Values offset=1 and relative_to=StepOffsetRelativeTo.ACTION_START would look like the below - in particular, an action is decided using the state one tick after the last action's env action ticks began:

.-.-.-.-.-.-.-.-.-.-.-.-.-.-.-.-.-.-.-.-.-.-.-.-
|||| | | ||| | | ||| | └Action 3 tick 4, etc
|||| | | ||| | | ||| └Action 3 tick 3
|||| | | ||| | | ||└Action 3 tick 2
|||| | | ||| | | |└Obs 4 created using this state, action 4 decided using obs 4
|||| | | ||| | | └Action 3 tick 1
|||| | | ||| | └Action 2 tick 4
|||| | | ||| └Action 2 tick 3
|||| | | ||└Action 2 tick 2
|||| | | |└Obs 3 created using this state, action 3 decided using obs 3
|||| | | └Action 2 tick 1
|||| | └Action 1 tick 4
|||| └Action 1 tick 3
|||└Action 1 tick 2
||└Obs 2 created using this state, action 2 decided using obs 2
|└Action 1 tick 1
└Reset occurs, obs 1 created using this state, action 1 decided using obs 1

Values offset=0 and relative_to=StepOffsetRelativeTo.ACTION_END would look like the below - in particular, the next action action is decided using the state after the last action's env action ticks are done:

.-.-.-.-.-.-.-.-.-.-.-.-.-.-.-.-.-.-.-.-.-.-.-.-
|| | | ||| | | ||| | | |└Obs 4 created using this state, action 4 decided using obs 4, etc
|| | | ||| | | ||| | | └Action 3 tick 4
|| | | ||| | | ||| | └Action 3 tick 3
|| | | ||| | | ||| └Action 3 tick 2
|| | | ||| | | ||└Action 3 tick 1 
|| | | ||| | | |└Obs 3 created using this state, action 3 decided using obs 3
|| | | ||| | | └Action 2 tick 4
|| | | ||| | └Action 2 tick 3
|| | | ||| └Action 2 tick 2
|| | | ||└Action 2 tick 1
|| | | |└Obs 2 created using this state, action 2 decided using obs 2
|| | | └Action 1 tick 4
|| | └Action 1 tick 3
|| └Action 1 tick 2
|└Action 1 tick 1
└Reset occurs, obs 1 created using this state, action 1 decided using obs 1

Values offset=-1 and relative_to=StepOffsetRelativeTo.ACTION_END would look like the below - in particular, an action is decided using the state one tick before the last action's env action ticks are done:

.-.-.-.-.-.-.-.-.-.-.-.-.-.-.-.-.-.-.-.-.-.-.-.-
|| | | ||| | | ||| | | ||└Action 3 tick 4, etc
|| | | ||| | | ||| | | |└Obs 4 created using this state, action 4 decided using obs 4
|| | | ||| | | ||| | | └Action 3 tick 3
|| | | ||| | | ||| | └Action 3 tick 2
|| | | ||| | | ||| └Action 3 tick 1
|| | | ||| | | ||└Action 2 tick 4
|| | | ||| | | |└Obs 3 created using this state, action 3 decided using obs 3
|| | | ||| | | └Action 2 tick 3
|| | | ||| | └Action 2 tick 2
|| | | ||| └Action 2 tick 1
|| | | ||└Action 1 tick 4
|| | | |└Obs 2 created using this state, action 2 decided using obs 2
|| | | └Action 1 tick 3
|| | └Action 1 tick 2
|| └Action 1 tick 1
|└"void" state transition where sim is stepped without any cars' controls being set
└Reset occurs, obs 1 created using this state, action 1 decided using obs 1

standard_map

Boolean - default true. This option is passed to rlgym-compat's GameState in order to configure boost pad ordering.

sim_extra_info

Boolean - default false. This option determines whether rlgym-compat's SimExtraInfo is used for extra information that otherwise cannot be derived from the RLBot GamePacket.

agent_ids_fn

Optional Callable - default None. This option determines how rlgym-compat assigns AgentIDs to players when creating the compat GameState from the RLBot v5's flat.GamePacket. The input is a GamePacket and the output is a map from PlayerInfo.player_id to your desired AgentID data type and value for your config objects. Normally this would be handled by your StateMutator, but that functionality is not implemented yet and this acts as a simple override without the other potential StateMutator behavior.
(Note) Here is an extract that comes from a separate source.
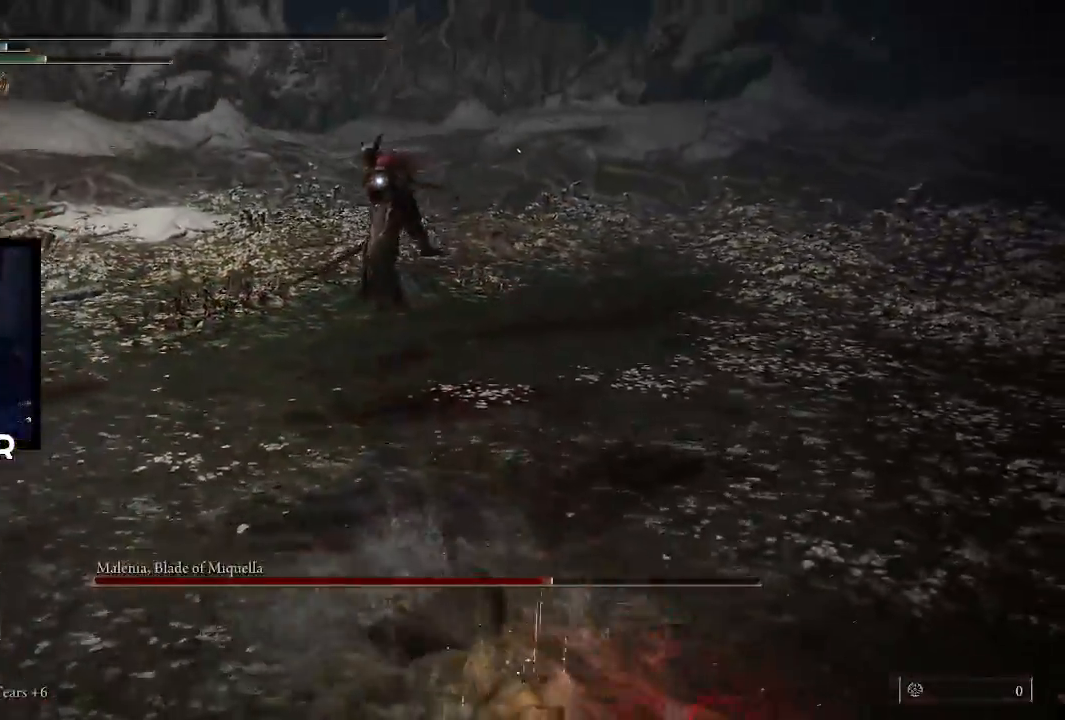
{"buttons": [], "left_stick": "down-right", "right_stick": "center", "events": [[33, "CIRCLE", "down"], [133, "CIRCLE", "up"], [200, "CIRCLE", "down"], [300, "CIRCLE", "up"]]}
What does "accurate" mean? What is this wrapper doing?

This wrapper attempts to replicate the training conditions of your bot in RLGym as accurately as possible. This means a lot of consideration is put into tick-perfectly matching everything where possible while maintaining the flow and functionality expected by arbitrary config objects and by proxy your model during training using RLGym v2.

Tick perfectly matching actions

This wrapper assumes that your computer is running Rocket League in such a way that you have enough time for your actions to always get submitted for use between the latest received packet's physics frame and the next physics frame. The optimal conditions for this are when you play using a capped frame rate that is either 120 or 240, because these frame rates have the largest windows between when the wrapper receives a packet from RLBot Core and when you can no longer submit an action and have it be used during the state transition between the latest received packet's physics tick and the next physics tick. This window is about 6 milliseconds on average with a small standard deviation when the framerate is capped to 120 or 240 (NOT 360!), and is about 4 milliseconds on average with a much wider standard deviation when left uncapped. Other frame rates do very poorly and are not recommended. Possibly if you modify the command line argument RLBot passes for packet send rate from 240 to another number you may be able to get up to a 6 millisecond window using another frame rate, but it's untested and annoying to configure. Just use 120 or 240 capped, or hope for the best uncapped.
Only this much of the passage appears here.